1857年,湘軍水師大將彭玉麟率兵與太平軍在小孤山附近遭遇,雙方展開了激烈的爭奪戰。彭玉麟站在船頭,以肉身躲避太平軍的猛烈炮火,最終在兩天內奪取了小孤山。戰後,這位浩氣凜然的大將寫下了這首詩。詩的最後一句化用了彭郎磯和小孤山的典故,但除了他自己,沒人清楚,這彭郎和小姑說的不僅僅是傳說中的那對小夫妻,更是自己愛情生活的寫照,也是這個癡情男人最柔弱內心的偶然顯現。
一、劇憐窗下斯磨慣
說起癡情和多情,人們大多想到的是那些慣於吟風弄月、善解詩情賦義的文人書生。世人以為書生解風情,好浪漫,心思細致,多愁多思,最容易墮入情愛之河而不自拔,於是憑空杜撰出俊秀書生逞才華以博取佳人青睞的風雅故事來。殊不知,自古文人多情,但也最易薄幸。停妻再娶、窺美生心的事情自然不少。反倒是那些直爽悍將、率性武人,不動情則罷了,一旦動情,自是不知有半點改悔之意、一分回頭之心。因而,書生之情多而婉曲,武人之情專而深沉。清末名臣彭玉麟便是如此。

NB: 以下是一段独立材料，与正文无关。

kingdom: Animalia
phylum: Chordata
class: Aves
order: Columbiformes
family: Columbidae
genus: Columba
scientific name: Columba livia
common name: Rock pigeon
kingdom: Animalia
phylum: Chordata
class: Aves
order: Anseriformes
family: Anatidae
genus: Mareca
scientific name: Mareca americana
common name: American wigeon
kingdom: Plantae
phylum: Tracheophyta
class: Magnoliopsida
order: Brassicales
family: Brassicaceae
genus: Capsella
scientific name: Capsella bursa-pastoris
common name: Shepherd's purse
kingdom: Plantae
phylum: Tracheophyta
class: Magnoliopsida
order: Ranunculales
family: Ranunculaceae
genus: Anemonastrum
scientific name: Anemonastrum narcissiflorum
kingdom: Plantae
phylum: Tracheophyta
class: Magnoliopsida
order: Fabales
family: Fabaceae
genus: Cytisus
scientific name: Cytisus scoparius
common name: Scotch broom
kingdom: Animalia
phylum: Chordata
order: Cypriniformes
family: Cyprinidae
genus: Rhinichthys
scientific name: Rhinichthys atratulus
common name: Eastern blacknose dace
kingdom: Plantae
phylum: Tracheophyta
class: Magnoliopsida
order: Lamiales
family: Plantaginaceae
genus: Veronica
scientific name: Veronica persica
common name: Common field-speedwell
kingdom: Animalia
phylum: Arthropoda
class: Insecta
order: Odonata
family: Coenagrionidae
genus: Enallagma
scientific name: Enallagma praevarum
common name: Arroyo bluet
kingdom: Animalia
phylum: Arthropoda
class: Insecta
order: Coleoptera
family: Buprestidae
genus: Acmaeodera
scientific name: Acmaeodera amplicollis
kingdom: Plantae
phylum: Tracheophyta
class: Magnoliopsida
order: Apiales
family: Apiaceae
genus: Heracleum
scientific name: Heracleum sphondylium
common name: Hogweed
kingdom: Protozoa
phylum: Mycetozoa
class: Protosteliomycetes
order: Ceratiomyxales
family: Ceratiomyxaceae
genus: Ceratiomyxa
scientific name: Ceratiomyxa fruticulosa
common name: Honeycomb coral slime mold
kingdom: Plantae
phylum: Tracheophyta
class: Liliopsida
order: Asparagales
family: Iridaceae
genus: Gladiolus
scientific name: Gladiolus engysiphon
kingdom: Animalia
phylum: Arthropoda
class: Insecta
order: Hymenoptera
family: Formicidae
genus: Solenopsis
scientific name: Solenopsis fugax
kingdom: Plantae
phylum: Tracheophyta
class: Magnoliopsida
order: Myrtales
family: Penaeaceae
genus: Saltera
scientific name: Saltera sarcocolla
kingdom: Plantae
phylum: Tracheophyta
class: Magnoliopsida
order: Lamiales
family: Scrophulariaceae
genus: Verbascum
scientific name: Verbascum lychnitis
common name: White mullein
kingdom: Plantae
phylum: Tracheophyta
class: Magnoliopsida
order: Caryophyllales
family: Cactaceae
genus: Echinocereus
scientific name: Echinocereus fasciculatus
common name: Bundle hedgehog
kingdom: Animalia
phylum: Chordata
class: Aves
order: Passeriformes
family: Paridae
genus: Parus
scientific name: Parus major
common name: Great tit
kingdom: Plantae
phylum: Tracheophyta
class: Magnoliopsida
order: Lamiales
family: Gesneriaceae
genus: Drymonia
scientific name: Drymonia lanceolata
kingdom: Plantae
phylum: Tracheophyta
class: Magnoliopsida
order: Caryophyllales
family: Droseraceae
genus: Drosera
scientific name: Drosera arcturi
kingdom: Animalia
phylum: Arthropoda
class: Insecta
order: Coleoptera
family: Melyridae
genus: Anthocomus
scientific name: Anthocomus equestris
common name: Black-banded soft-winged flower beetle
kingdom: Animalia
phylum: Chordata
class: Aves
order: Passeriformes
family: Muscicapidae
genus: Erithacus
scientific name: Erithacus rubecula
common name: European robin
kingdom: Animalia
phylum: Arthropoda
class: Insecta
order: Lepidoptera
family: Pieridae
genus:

彭玉麟字雪琴,人稱雪帥,他與曾國藩、左宗棠並稱大清三傑,又與曾國藩、左宗棠和胡林翼並稱中興四大名臣,是曆史上功名、道德最卓著的儒將。這位戰功赫赫的名臣,也是曆史上難得一見的癡情將軍。
彭玉麟祖籍湖南衡陽,1817年出生在一個低級官吏家庭。他的父親彭鳴九曾為安徽合肥梁園鎮巡檢,官階雖低,但也是名聞一時的循吏。彭鳴九早年在外為官,彭玉麟被安置在外祖母家中照料,直到十六七歲才被接回衡陽老家。
外祖母家在安慶,是當地家境頗為殷實的人家。兒時的彭玉麟和外祖母以及舅父王氏一起生活,過著遠離家人的孤寂童年生活。直到他十二歲那一年,外祖母家一件不經意的小事,讓他以後的感情和婚姻生活變得坎坷曲折。
大約是在一個初秋的早晨,江南的酷暑剛剛過去,安慶城在初升的陽光中開始變得微微清涼。薄霧依然似輕煙一般,漂浮在半空中,路旁的樹葉上還沾著晶瑩的露珠。彭玉麟趁著外祖母不注意,獨自一人竄出家門,在蒿草野菊中尋找著孩子眼中的樂趣。正當他樂不思蜀的時候,不遠處一個奇怪的東西嚇了他一跳。那低矮的蒿草叢中,似乎臥著一隻受傷的野獸。他壯著膽子走過去,原來是一個跟他差不多年紀的孩子。隻見那孩子穿著一件麻布衣服,到處是破損的小洞,黑黑的頭發如敗草,夾雜著幾根細枝和枯葉,雙眼緊閉,一動不動,如死了一般。
年少的彭玉麟心跳不止,轉身就跑,卻恰好撞進了一個人的懷裏。他抬頭一看,是外祖母。外祖母翹起嘴,佯怒地說:“又鑽到哪裏貪玩去了,你看,弄得像隻泥狗子,成什麼樣子?”還沒說完就發現了前麵的孩子。